Could you retype, exactly and with no pictures, only the lines from the first line of the records below through the line that contains "5: (1217, 296)"?

RAW DATA.
-----

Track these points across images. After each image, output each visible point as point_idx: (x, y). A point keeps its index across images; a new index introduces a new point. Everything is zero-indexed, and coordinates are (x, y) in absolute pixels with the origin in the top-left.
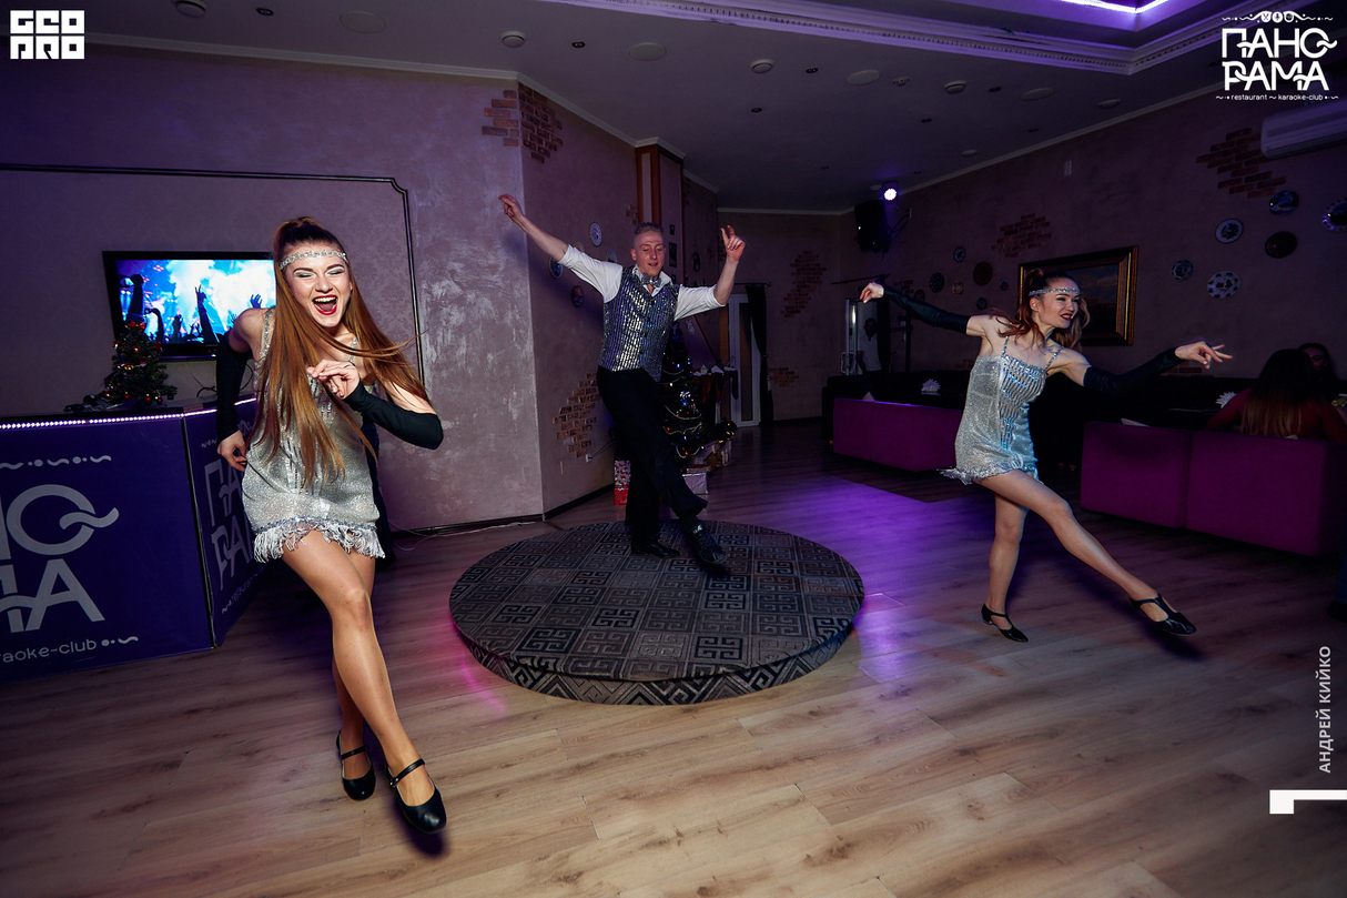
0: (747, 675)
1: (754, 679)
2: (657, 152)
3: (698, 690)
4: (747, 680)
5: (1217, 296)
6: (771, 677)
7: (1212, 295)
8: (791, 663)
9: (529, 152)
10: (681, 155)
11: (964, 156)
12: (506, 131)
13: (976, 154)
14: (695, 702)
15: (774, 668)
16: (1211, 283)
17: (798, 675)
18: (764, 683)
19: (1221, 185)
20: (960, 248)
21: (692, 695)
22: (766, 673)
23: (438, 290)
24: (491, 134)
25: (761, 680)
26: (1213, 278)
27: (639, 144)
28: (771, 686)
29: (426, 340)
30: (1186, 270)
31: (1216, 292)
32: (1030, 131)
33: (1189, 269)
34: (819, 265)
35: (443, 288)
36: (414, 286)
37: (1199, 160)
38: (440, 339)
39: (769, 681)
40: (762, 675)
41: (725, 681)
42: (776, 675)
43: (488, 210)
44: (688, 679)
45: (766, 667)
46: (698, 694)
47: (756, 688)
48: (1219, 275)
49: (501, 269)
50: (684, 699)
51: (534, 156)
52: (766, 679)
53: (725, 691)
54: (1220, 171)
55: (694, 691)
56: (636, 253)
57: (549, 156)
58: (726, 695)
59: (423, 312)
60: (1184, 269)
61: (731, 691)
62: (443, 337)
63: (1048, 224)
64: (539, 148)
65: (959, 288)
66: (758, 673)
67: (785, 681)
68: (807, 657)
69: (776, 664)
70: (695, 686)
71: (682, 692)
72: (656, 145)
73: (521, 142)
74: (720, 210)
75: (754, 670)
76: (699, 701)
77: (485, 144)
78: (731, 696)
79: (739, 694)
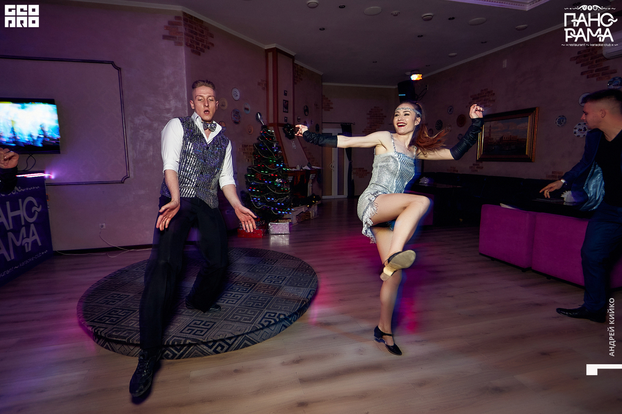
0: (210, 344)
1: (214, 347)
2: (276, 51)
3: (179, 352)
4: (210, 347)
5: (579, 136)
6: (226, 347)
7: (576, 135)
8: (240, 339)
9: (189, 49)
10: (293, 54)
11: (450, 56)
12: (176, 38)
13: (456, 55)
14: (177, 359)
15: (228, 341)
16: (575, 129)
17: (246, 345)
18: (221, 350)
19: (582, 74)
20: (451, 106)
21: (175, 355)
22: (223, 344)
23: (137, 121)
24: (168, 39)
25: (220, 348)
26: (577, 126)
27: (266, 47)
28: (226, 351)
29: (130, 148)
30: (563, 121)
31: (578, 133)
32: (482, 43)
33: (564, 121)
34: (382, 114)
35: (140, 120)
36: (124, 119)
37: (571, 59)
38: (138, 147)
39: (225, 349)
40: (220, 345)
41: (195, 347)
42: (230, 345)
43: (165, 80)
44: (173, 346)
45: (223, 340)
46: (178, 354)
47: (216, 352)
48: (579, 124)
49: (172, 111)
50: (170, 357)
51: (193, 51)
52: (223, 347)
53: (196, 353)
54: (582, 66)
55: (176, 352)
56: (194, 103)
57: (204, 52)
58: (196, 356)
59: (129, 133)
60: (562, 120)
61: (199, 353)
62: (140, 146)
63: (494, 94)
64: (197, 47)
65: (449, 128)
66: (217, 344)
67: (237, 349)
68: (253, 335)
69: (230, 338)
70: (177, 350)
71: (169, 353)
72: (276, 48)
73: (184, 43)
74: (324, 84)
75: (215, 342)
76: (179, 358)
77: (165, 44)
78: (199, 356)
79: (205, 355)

-----

EXERCISE ANSWER.
Track these points across images. After each image, output each visible point as point_idx: (x, y). A point keeps its index across images; a new index introduces a new point. Everything is zero-indexed, and coordinates are (x, y) in absolute pixels with the origin in the top-left.
0: (747, 675)
1: (754, 679)
2: (657, 152)
3: (698, 690)
4: (747, 680)
5: (1217, 296)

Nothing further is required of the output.